───── Provided records
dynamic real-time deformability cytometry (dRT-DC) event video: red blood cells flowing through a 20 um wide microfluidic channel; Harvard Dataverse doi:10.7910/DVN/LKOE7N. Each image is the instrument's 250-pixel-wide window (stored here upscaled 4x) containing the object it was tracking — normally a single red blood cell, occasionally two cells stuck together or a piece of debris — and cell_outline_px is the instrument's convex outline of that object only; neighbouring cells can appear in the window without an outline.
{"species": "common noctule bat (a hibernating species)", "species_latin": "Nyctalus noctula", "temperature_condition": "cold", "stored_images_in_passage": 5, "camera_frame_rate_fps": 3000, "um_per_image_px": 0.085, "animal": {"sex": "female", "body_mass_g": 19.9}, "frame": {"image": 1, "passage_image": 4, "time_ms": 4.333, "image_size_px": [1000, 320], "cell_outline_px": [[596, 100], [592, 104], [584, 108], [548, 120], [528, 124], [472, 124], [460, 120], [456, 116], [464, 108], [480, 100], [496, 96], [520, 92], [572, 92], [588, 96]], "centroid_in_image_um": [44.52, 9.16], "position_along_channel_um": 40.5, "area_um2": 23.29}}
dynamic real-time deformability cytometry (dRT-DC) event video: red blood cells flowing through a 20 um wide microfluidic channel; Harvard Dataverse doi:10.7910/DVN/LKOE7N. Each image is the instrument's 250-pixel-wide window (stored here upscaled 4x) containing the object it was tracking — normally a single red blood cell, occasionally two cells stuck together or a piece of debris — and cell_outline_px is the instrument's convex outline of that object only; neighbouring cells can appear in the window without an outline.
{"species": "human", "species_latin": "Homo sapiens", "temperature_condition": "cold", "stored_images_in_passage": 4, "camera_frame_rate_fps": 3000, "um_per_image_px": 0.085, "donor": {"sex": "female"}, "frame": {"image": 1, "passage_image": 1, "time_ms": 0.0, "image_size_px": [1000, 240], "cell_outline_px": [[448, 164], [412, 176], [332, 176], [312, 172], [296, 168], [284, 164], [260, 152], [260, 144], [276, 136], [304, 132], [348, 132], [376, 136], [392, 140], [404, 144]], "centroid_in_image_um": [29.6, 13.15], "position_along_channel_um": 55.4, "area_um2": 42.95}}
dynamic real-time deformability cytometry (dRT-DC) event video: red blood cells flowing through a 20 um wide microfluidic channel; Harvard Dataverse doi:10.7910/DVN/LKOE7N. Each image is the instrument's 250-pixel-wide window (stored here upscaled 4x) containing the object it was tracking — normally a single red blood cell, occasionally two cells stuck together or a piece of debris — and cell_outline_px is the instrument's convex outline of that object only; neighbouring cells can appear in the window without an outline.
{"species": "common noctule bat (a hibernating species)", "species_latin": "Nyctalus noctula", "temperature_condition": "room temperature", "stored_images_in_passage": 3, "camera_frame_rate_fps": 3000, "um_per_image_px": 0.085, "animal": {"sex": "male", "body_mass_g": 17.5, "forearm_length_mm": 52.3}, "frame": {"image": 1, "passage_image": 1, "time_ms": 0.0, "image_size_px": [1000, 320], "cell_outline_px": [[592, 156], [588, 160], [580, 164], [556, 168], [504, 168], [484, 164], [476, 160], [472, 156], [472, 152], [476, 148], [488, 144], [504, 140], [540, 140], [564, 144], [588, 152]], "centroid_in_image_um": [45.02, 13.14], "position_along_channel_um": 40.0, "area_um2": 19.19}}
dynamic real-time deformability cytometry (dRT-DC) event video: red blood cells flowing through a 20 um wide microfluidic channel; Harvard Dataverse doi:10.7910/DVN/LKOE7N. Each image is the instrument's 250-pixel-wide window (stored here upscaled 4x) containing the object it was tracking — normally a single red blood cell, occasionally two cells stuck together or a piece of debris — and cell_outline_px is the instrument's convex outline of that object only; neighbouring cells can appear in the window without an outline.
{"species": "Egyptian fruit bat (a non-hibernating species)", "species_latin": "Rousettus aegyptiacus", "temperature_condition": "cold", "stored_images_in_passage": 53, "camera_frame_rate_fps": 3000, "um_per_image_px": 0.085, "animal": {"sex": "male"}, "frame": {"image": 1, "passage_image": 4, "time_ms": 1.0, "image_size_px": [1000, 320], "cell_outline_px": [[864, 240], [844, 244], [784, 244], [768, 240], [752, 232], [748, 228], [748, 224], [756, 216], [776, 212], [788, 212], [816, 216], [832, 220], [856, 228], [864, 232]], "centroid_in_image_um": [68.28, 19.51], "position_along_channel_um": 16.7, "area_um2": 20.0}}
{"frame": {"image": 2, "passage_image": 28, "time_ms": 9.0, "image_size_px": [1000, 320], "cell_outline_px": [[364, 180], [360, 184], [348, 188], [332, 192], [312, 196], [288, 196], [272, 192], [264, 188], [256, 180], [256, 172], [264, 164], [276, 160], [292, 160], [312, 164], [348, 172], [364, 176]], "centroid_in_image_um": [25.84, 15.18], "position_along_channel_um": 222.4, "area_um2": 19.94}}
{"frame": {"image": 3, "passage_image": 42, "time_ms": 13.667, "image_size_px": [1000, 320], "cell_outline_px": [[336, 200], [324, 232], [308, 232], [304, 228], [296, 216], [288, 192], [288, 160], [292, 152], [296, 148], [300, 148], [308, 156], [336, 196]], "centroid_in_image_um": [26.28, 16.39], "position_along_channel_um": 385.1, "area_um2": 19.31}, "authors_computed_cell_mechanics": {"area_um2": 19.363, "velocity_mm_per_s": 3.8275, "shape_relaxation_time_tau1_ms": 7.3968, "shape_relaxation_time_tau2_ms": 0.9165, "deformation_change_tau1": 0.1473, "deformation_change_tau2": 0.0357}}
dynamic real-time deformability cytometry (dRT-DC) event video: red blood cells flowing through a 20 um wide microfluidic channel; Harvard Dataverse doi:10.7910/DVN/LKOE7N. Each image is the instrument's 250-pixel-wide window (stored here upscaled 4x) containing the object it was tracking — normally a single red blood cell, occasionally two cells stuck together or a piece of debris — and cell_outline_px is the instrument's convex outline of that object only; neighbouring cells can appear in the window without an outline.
──────────
» Exercise goal
Please set down the whole listing above without altering a single line.

» Task response
dynamic real-time deformability cytometry (dRT-DC) event video: red blood cells flowing through a 20 um wide microfluidic channel; Harvard Dataverse doi:10.7910/DVN/LKOE7N. Each image is the instrument's 250-pixel-wide window (stored here upscaled 4x) containing the object it was tracking — normally a single red blood cell, occasionally two cells stuck together or a piece of debris — and cell_outline_px is the instrument's convex outline of that object only; neighbouring cells can appear in the window without an outline.
{"species": "common noctule bat (a hibernating species)", "species_latin": "Nyctalus noctula", "temperature_condition": "cold", "stored_images_in_passage": 5, "camera_frame_rate_fps": 3000, "um_per_image_px": 0.085, "animal": {"sex": "female", "body_mass_g": 19.9}, "frame": {"image": 1, "passage_image": 4, "time_ms": 4.333, "image_size_px": [1000, 320], "cell_outline_px": [[596, 100], [592, 104], [584, 108], [548, 120], [528, 124], [472, 124], [460, 120], [456, 116], [464, 108], [480, 100], [496, 96], [520, 92], [572, 92], [588, 96]], "centroid_in_image_um": [44.52, 9.16], "position_along_channel_um": 40.5, "area_um2": 23.29}}
dynamic real-time deformability cytometry (dRT-DC) event video: red blood cells flowing through a 20 um wide microfluidic channel; Harvard Dataverse doi:10.7910/DVN/LKOE7N. Each image is the instrument's 250-pixel-wide window (stored here upscaled 4x) containing the object it was tracking — normally a single red blood cell, occasionally two cells stuck together or a piece of debris — and cell_outline_px is the instrument's convex outline of that object only; neighbouring cells can appear in the window without an outline.
{"species": "human", "species_latin": "Homo sapiens", "temperature_condition": "cold", "stored_images_in_passage": 4, "camera_frame_rate_fps": 3000, "um_per_image_px": 0.085, "donor": {"sex": "female"}, "frame": {"image": 1, "passage_image": 1, "time_ms": 0.0, "image_size_px": [1000, 240], "cell_outline_px": [[448, 164], [412, 176], [332, 176], [312, 172], [296, 168], [284, 164], [260, 152], [260, 144], [276, 136], [304, 132], [348, 132], [376, 136], [392, 140], [404, 144]], "centroid_in_image_um": [29.6, 13.15], "position_along_channel_um": 55.4, "area_um2": 42.95}}
dynamic real-time deformability cytometry (dRT-DC) event video: red blood cells flowing through a 20 um wide microfluidic channel; Harvard Dataverse doi:10.7910/DVN/LKOE7N. Each image is the instrument's 250-pixel-wide window (stored here upscaled 4x) containing the object it was tracking — normally a single red blood cell, occasionally two cells stuck together or a piece of debris — and cell_outline_px is the instrument's convex outline of that object only; neighbouring cells can appear in the window without an outline.
{"species": "common noctule bat (a hibernating species)", "species_latin": "Nyctalus noctula", "temperature_condition": "room temperature", "stored_images_in_passage": 3, "camera_frame_rate_fps": 3000, "um_per_image_px": 0.085, "animal": {"sex": "male", "body_mass_g": 17.5, "forearm_length_mm": 52.3}, "frame": {"image": 1, "passage_image": 1, "time_ms": 0.0, "image_size_px": [1000, 320], "cell_outline_px": [[592, 156], [588, 160], [580, 164], [556, 168], [504, 168], [484, 164], [476, 160], [472, 156], [472, 152], [476, 148], [488, 144], [504, 140], [540, 140], [564, 144], [588, 152]], "centroid_in_image_um": [45.02, 13.14], "position_along_channel_um": 40.0, "area_um2": 19.19}}
dynamic real-time deformability cytometry (dRT-DC) event video: red blood cells flowing through a 20 um wide microfluidic channel; Harvard Dataverse doi:10.7910/DVN/LKOE7N. Each image is the instrument's 250-pixel-wide window (stored here upscaled 4x) containing the object it was tracking — normally a single red blood cell, occasionally two cells stuck together or a piece of debris — and cell_outline_px is the instrument's convex outline of that object only; neighbouring cells can appear in the window without an outline.
{"species": "Egyptian fruit bat (a non-hibernating species)", "species_latin": "Rousettus aegyptiacus", "temperature_condition": "cold", "stored_images_in_passage": 53, "camera_frame_rate_fps": 3000, "um_per_image_px": 0.085, "animal": {"sex": "male"}, "frame": {"image": 1, "passage_image": 4, "time_ms": 1.0, "image_size_px": [1000, 320], "cell_outline_px": [[864, 240], [844, 244], [784, 244], [768, 240], [752, 232], [748, 228], [748, 224], [756, 216], [776, 212], [788, 212], [816, 216], [832, 220], [856, 228], [864, 232]], "centroid_in_image_um": [68.28, 19.51], "position_along_channel_um": 16.7, "area_um2": 20.0}}
{"frame": {"image": 2, "passage_image": 28, "time_ms": 9.0, "image_size_px": [1000, 320], "cell_outline_px": [[364, 180], [360, 184], [348, 188], [332, 192], [312, 196], [288, 196], [272, 192], [264, 188], [256, 180], [256, 172], [264, 164], [276, 160], [292, 160], [312, 164], [348, 172], [364, 176]], "centroid_in_image_um": [25.84, 15.18], "position_along_channel_um": 222.4, "area_um2": 19.94}}
{"frame": {"image": 3, "passage_image": 42, "time_ms": 13.667, "image_size_px": [1000, 320], "cell_outline_px": [[336, 200], [324, 232], [308, 232], [304, 228], [296, 216], [288, 192], [288, 160], [292, 152], [296, 148], [300, 148], [308, 156], [336, 196]], "centroid_in_image_um": [26.28, 16.39], "position_along_channel_um": 385.1, "area_um2": 19.31}, "authors_computed_cell_mechanics": {"area_um2": 19.363, "velocity_mm_per_s": 3.8275, "shape_relaxation_time_tau1_ms": 7.3968, "shape_relaxation_time_tau2_ms": 0.9165, "deformation_change_tau1": 0.1473, "deformation_change_tau2": 0.0357}}
dynamic real-time deformability cytometry (dRT-DC) event video: red blood cells flowing through a 20 um wide microfluidic channel; Harvard Dataverse doi:10.7910/DVN/LKOE7N. Each image is the instrument's 250-pixel-wide window (stored here upscaled 4x) containing the object it was tracking — normally a single red blood cell, occasionally two cells stuck together or a piece of debris — and cell_outline_px is the instrument's convex outline of that object only; neighbouring cells can appear in the window without an outline.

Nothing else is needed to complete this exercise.